Z wyjątkiem sesji wfrp (do których mam ogromną kampanię, ciągnącą się 2 lata i jej końca nadal nie widać) przygotowania prezentują się w kilku krokach:
Krok pierwszy: wypytanie ekipy na jaki klimat mają ostatnio smak - czy może jakiś dungeon crawl, może kryminałek, może skrajny heroic, a może zbieranina blizej nie powiązanych ze sobą questów.
Krok drugi: datowanie sesji na 2-3 tygodnie później (dłuższy czas nie ma sesnu, bo "smak" graczom przechodzi)
Krok trzeci: właściwie przygotowania - względny zarys fabuły, punkty kulminacyjne, ważniejsze postacie.
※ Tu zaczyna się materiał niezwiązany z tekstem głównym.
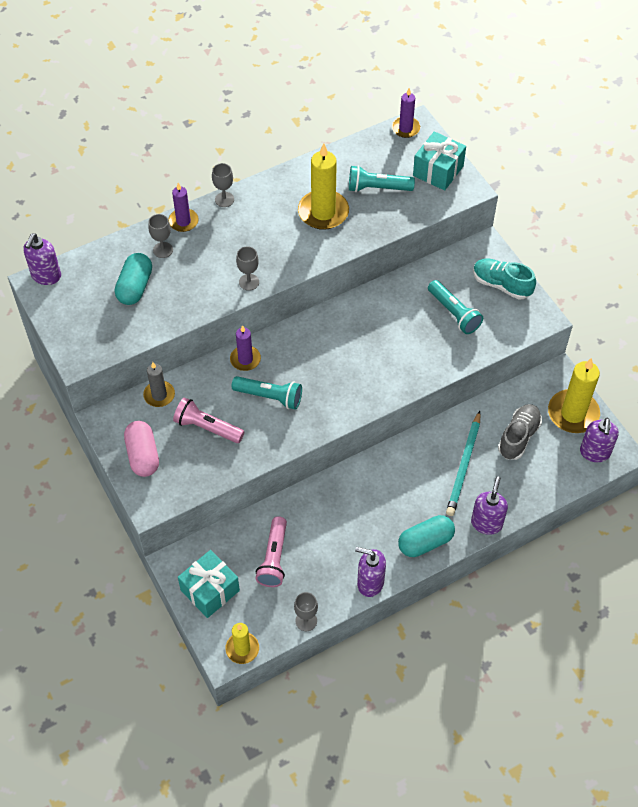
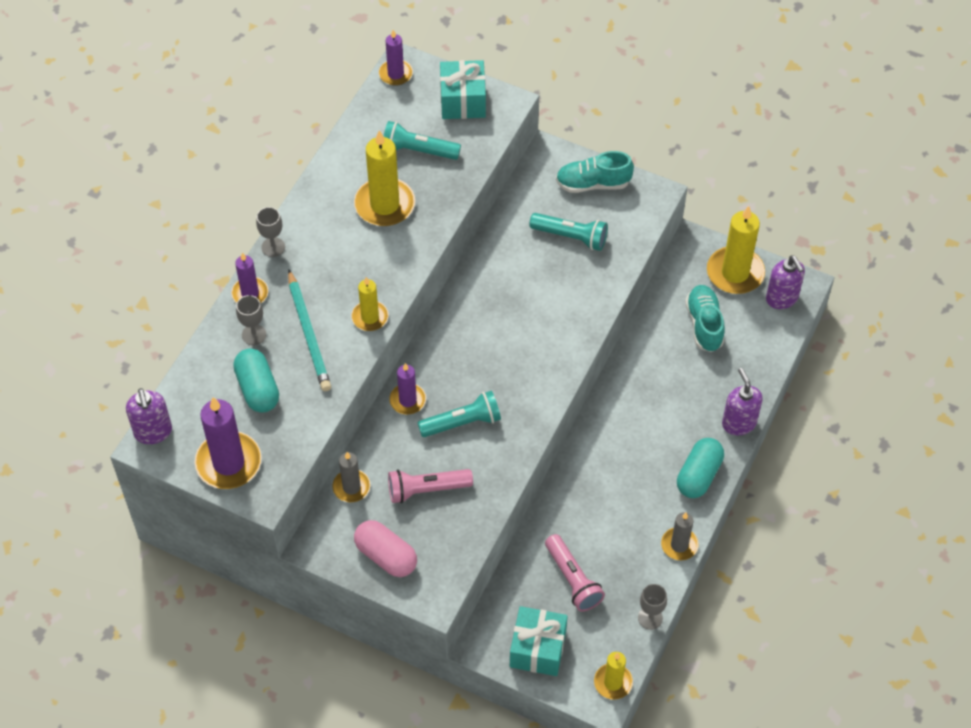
camera: 35 degrees left, 0 degrees up
(75, 324) = (228, 463): none -> purple candle
(249, 282) = (370, 317): grey goblet -> yellow candle
(370, 583) = (679, 545): purple soap dispenser -> grey candle
(377, 188) = (418, 150): turquoise flashlight -> turquoise flashlight turned 45 degrees clockwise
(464, 466) = (677, 382): turquoise pencil -> turquoise pencil (309, 333)
(518, 437) = (704, 324): grey shoe -> turquoise shoe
Potem metodą "matrioszki" coraz dokładniej, zdarzenia skryptowe (niezależne od graczy) i alternatywne (czyli na dwadzieścioro babka wróżyła), jakieś rekwizyty (bardzo łatwe dla sci fi - minigierki we flashu, passwordy w winrarze, uszkodzone pliki muzyczne zrozumiałe tylko po zabawie equalizerem, teczki z zadrukowanymi dokumentami np. raportami lub wynikami badań i masa innych), a także dopasowywanie muzyki (chwała Gatesowi za skróty klawiszowe). Z najtrudniejszych rzeczy uznaję jeszcze nadawanie osobowości każdej postaci, odgrywanie tego i pozostawanie przy tym oryginalnym.
Krok czwarty: Sprawdzenie wszystkiego od góry do dołu, próbując rozważyć możliwe odpały graczy.